* [Extract]
┏━━

As is often the case, Strauss adduces no argument in defense of his position. But what motivates its un-argued vehemence?
In conversations/correspondence, both Schmitt and Strauss emphasized the role of Hobbes in the creation of modern liberalism and more strikingly, his founding – what Schmitt, once again, names “decisionism” – of their authoritarianism. Guarded toward his deferential young student and occasionally a friend of individual Jews, Schmitt hid much of his anti-semitism. In Heidegger, the anti-semitism, though accompanied by personal viciousness toward his teacher and his own students, was superficial[xxviii]; in Schmitt, it is his hidden view. As a reactionary believer that the prophets ultimately created the “last men,” Strauss was predisposed to accept or ignore Schmitt’s abstract anti-semitic insinuations, even though he would have found Schmitt’s later anti-semitism appalling. In any case, Strauss and Schmitt shared an enthusiasm for the Leviathan. A creative scholar but not an original philosopher or thinker – all the distinctive concepts such as “the enemy” and “the state of exception” are Schmitt’s - Strauss oriented himself toward Schmitt’s “great philosopher” thesis.
Politically, Strauss shared Schmitt’s distaste for Spinoza’s politics; Strauss’s Spinoza’s Critique of Religion downplays Spinoza’s ideas of freedom of thought and speech or democracy. But where Spinoza had corrupted the modern world for Schmitt,[xxix] the subtle Machiavelli, for Strauss, introduced the transformation that led to modernity: Strauss’s Machiavelli deflects Schmitt’s Spinoza.[xxx] When Schmitt became a Nazi, Strauss learned bitterly that Schmitt no longer responded to his letters. To answer an incipient genocidal interpretation helped motivate Strauss’s insistence on an alternate “great man.”
As the central contrast between Strauss and Schmitt, Heinrich Meier pits political philosophy (Strauss) against “political theology” (Schmitt).[xxxi] This (meta)theoretical or type of perspective contrast disguises the way in which they are, absent Schmitt’s anti-semitism, twin reactionaries in politics. The opposition about which “great man” spawned modernity, coupled with the racist venom Schmitt injects in his account of Spinoza (as well as Moses Mendelsohn and “Stahl-Jolson”), is more revealing politically, morally and intellectually. Whatever the defects of Strauss’s interpretation of Machiavelli, its role as an antivenin for Schmitt is admirable.

┗━━

* [A block of data]

┏━━

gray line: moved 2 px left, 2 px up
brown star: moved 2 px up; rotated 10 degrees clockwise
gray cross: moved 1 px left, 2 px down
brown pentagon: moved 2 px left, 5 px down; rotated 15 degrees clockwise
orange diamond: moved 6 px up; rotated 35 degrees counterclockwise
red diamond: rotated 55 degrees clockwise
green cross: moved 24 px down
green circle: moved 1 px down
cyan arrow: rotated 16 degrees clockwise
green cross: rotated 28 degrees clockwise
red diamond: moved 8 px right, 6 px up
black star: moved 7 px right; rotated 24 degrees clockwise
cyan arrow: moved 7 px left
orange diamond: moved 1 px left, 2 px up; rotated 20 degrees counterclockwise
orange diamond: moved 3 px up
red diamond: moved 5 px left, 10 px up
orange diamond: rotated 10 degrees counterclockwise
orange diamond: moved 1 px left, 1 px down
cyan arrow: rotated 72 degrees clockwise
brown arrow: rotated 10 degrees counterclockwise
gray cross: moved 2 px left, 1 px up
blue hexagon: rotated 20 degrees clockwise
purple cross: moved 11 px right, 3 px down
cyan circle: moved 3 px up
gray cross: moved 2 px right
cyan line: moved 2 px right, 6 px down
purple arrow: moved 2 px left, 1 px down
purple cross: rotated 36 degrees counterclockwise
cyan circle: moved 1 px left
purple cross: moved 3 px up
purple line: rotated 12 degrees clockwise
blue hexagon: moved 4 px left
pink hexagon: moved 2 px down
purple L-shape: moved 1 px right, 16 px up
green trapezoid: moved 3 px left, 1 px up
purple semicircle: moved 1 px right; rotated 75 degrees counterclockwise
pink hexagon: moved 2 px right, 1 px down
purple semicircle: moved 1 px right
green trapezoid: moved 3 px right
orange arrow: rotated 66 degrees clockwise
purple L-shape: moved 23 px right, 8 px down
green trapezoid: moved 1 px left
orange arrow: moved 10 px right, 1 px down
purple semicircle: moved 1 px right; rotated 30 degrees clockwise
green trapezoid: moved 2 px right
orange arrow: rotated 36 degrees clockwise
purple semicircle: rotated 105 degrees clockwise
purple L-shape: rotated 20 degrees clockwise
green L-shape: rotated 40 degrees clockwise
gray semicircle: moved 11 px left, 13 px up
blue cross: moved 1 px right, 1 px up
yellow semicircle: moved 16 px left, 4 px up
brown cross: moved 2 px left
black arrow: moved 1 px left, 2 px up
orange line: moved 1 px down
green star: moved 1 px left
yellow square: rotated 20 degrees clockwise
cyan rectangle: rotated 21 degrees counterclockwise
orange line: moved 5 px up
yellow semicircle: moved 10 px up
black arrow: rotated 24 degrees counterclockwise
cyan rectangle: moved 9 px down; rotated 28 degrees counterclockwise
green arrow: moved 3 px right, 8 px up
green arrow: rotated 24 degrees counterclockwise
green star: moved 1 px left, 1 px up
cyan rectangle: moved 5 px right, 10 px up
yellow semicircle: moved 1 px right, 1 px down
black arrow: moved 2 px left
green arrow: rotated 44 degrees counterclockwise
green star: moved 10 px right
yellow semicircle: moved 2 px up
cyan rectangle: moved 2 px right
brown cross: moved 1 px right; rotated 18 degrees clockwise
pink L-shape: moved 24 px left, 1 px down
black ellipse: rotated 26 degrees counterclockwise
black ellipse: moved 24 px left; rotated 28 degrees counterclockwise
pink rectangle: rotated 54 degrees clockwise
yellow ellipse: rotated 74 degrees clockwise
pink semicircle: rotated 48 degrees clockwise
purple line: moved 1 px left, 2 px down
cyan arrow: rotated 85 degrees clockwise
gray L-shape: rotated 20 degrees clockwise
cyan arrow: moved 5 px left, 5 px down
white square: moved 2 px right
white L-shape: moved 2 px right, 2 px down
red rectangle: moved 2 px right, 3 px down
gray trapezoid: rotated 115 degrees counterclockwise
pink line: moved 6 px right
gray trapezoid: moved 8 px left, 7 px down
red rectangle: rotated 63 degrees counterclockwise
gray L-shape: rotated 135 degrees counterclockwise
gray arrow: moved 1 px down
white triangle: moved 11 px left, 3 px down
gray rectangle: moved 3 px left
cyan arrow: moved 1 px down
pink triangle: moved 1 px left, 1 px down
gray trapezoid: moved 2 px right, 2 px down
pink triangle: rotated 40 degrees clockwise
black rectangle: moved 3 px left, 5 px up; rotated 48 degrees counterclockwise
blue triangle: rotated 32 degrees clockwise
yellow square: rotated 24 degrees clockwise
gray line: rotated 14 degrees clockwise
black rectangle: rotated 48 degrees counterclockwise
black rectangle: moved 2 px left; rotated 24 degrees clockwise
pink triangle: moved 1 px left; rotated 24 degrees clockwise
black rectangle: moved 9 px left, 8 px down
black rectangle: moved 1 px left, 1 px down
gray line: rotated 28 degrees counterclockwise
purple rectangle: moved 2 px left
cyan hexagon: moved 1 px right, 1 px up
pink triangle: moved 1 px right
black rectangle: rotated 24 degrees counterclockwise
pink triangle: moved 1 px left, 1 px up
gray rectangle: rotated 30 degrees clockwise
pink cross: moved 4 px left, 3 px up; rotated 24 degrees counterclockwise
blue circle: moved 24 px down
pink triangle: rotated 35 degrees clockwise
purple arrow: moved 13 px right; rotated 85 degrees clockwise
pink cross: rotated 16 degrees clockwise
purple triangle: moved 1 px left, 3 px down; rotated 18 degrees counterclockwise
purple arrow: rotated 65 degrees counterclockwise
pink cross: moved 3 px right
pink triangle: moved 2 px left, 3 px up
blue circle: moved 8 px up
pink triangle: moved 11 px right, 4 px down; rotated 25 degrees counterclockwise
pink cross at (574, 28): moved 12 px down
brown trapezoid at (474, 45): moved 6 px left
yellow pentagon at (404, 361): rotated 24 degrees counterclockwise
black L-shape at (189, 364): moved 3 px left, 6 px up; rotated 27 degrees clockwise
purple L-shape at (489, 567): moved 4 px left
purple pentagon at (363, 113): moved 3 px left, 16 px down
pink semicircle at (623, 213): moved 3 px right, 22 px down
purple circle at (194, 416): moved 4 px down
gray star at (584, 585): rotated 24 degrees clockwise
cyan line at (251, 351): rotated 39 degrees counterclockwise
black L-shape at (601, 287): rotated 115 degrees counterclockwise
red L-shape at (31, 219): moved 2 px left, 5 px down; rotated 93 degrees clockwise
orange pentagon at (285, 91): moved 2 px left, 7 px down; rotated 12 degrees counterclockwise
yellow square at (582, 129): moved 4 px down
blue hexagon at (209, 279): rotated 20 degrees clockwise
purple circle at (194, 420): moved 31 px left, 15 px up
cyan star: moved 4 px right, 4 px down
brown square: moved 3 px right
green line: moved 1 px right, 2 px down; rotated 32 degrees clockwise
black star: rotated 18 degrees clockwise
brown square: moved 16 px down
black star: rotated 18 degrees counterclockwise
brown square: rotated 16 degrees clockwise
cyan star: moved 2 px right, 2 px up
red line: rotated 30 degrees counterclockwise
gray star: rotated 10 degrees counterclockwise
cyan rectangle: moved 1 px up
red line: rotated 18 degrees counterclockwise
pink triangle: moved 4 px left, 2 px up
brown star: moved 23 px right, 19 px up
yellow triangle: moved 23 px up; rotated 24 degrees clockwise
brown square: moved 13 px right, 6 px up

┗━━

* [What you need to do]
**1)** Transcribe the passage on Strauss and Schmitt from "As the central" up to and including "Schmitt is admirable.".
**2)** Repeat word for word the rows from the first one up to and including the line with "green trapezoid: moved 3 px left, 1 px up".

* [Full solutions]
**1)**
As the central contrast between Strauss and Schmitt, Heinrich Meier pits political philosophy (Strauss) against “political theology” (Schmitt).[xxxi] This (meta)theoretical or type of perspective contrast disguises the way in which they are, absent Schmitt’s anti-semitism, twin reactionaries in politics. The opposition about which “great man” spawned modernity, coupled with the racist venom Schmitt injects in his account of Spinoza (as well as Moses Mendelsohn and “Stahl-Jolson”), is more revealing politically, morally and intellectually. Whatever the defects of Strauss’s interpretation of Machiavelli, its role as an antivenin for Schmitt is admirable.

**2)**
gray line: moved 2 px left, 2 px up
brown star: moved 2 px up; rotated 10 degrees clockwise
gray cross: moved 1 px left, 2 px down
brown pentagon: moved 2 px left, 5 px down; rotated 15 degrees clockwise
orange diamond: moved 6 px up; rotated 35 degrees counterclockwise
red diamond: rotated 55 degrees clockwise
green cross: moved 24 px down
green circle: moved 1 px down
cyan arrow: rotated 16 degrees clockwise
green cross: rotated 28 degrees clockwise
red diamond: moved 8 px right, 6 px up
black star: moved 7 px right; rotated 24 degrees clockwise
cyan arrow: moved 7 px left
orange diamond: moved 1 px left, 2 px up; rotated 20 degrees counterclockwise
orange diamond: moved 3 px up
red diamond: moved 5 px left, 10 px up
orange diamond: rotated 10 degrees counterclockwise
orange diamond: moved 1 px left, 1 px down
cyan arrow: rotated 72 degrees clockwise
brown arrow: rotated 10 degrees counterclockwise
gray cross: moved 2 px left, 1 px up
blue hexagon: rotated 20 degrees clockwise
purple cross: moved 11 px right, 3 px down
cyan circle: moved 3 px up
gray cross: moved 2 px right
cyan line: moved 2 px right, 6 px down
purple arrow: moved 2 px left, 1 px down
purple cross: rotated 36 degrees counterclockwise
cyan circle: moved 1 px left
purple cross: moved 3 px up
purple line: rotated 12 degrees clockwise
blue hexagon: moved 4 px left
pink hexagon: moved 2 px down
purple L-shape: moved 1 px right, 16 px up
green trapezoid: moved 3 px left, 1 px up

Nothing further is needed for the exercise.